The theme music for Seinfeld is among the best-known in television history, but it’s also sort of … weird. With slap bass and the pops and breaths of a human voice, it’s a far cry from the melodies audiences are used to hearing as credits roll.

The music is the work of Jonathan Wolff—a composer who’s also written themes for Married... with Children, Saved by the Bell, Who’s the Boss?, The King of Queens, and Will & Grace, among others. In the above E! News interview from the '90s, Wolff explains how he wrote the earworm.
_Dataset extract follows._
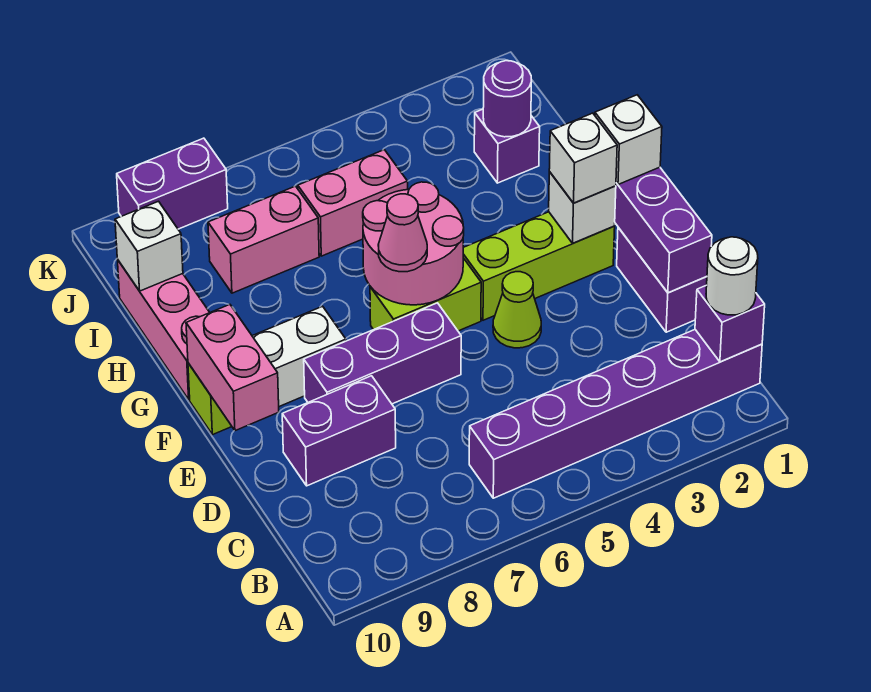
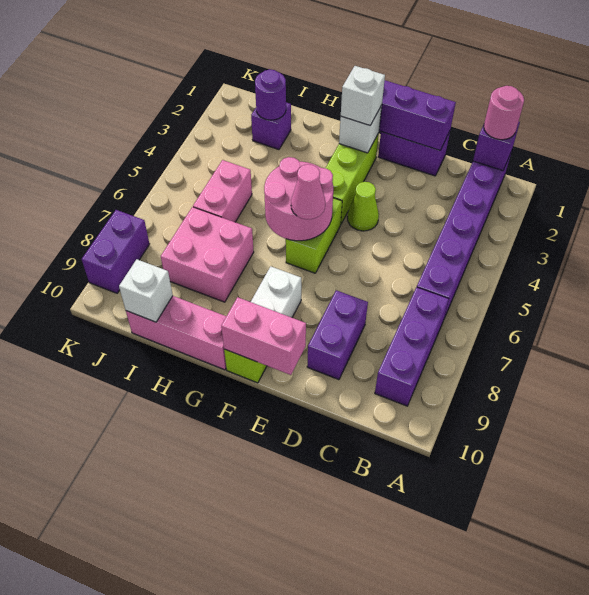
white round brick B1 level 3 -> pink round brick B1 level 3
purple brick E6:E8 level 1 -> purple brick B7:B9 level 1
white brick F1 level 3 -> none
pink brick I7:I8 level 1 -> pink brick H7:I8 level 1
It all started with a call from Seinfeld himself, who said the show’s opening had a specific set of needs. It required a bit of music that could play in conjunction with the comedian’s stand-up sets, which would run at the beginning (and end) of each episode. With that, Seinfeld’s voice became the “lead instrument” in the composition, according to Wolff.

“I watched a lot of his comedy. I kind of took a meter from his delivery and made that the tempo of the Seinfeld theme and I built the rest of the instruments around him,” he says.

Wolff actually redid the theme for each episode to match the pacing of the individual monologues, which is why it winds in and out so seamlessly every time. For more on Wolff, check out this interview he did last year with Sideshow Podcast, and this one with Vice. It’s a good time to celebrate the show—Seinfeld became a regular running series this week in 1990.